As to the financial condition of the debtor at the time the charges in question were made, the debtor testified that she had lost a second job in June of 1981 which diminished her income by $200.00 a month (N.T. 7/19/82 at 40). Furthermore, in determining whether or not an attorney had been consulted concerning the filing of a petition for relief before the charges in question were made, we take note of the debtor's testimony that she did not, after November of 1981, open any of the billings from the creditor herein or any other creditors "after having discussed this with my attorney.

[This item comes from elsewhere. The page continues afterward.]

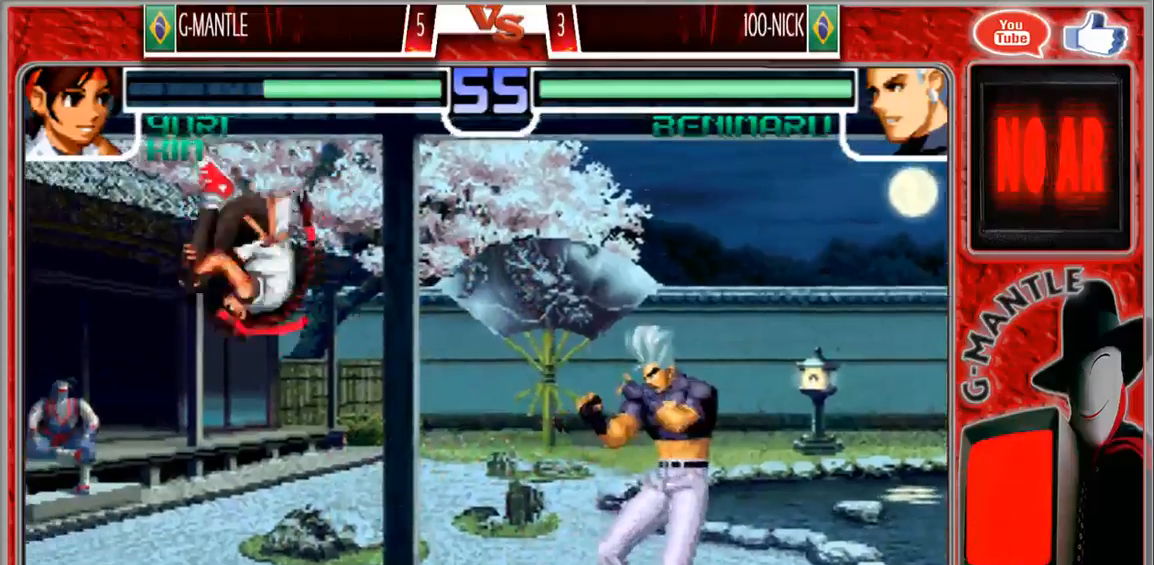
{"dt_ms": 1000, "buttons": [], "left_stick": "center", "events": [[133, "left_stick", "up"], [183, "left_stick", "up-left"], [300, "left_stick", "down-left"], [367, "left_stick", "down-right"], [433, "left_stick", "right"], [600, "left_stick", "center"]]}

I just automatically threw them in the trash can" (N.T. 7/19/82 at 39).

Therefore, when we consider the debtor's actions in light of her prior use of the credit card (the debtor averaged approximately *984 two (2) charges per month prior to September of 1981, N.T. 7/19/82 at 12), and when we further consider the debtor's conduct in not reading her bank statements and her reasons for not doing so, we must conclude, using the six aforementioned factors as a guide, that the present record indicates that the debtor made the purchases in question without intending to pay for them and in contemplation of filing a petition for relief under the Code. Consequently, we conclude that the debt of $761.95 owed to the creditor by the debtor is nondischargeable pursuant to section 523(a)(2)(A) of the Code.

NOTES

[1] This opinion constitutes the findings of fact and conclusions of law required by Rule 752 of the Rules of Bankruptcy Procedure.

[2] In addition, the bankruptcy specialist for the Philadelphia National Bank testified that the bank has no record of the debtor ever having contacted it that there were unauthorized purchases on her account (N.T. 7/19/82 at 14).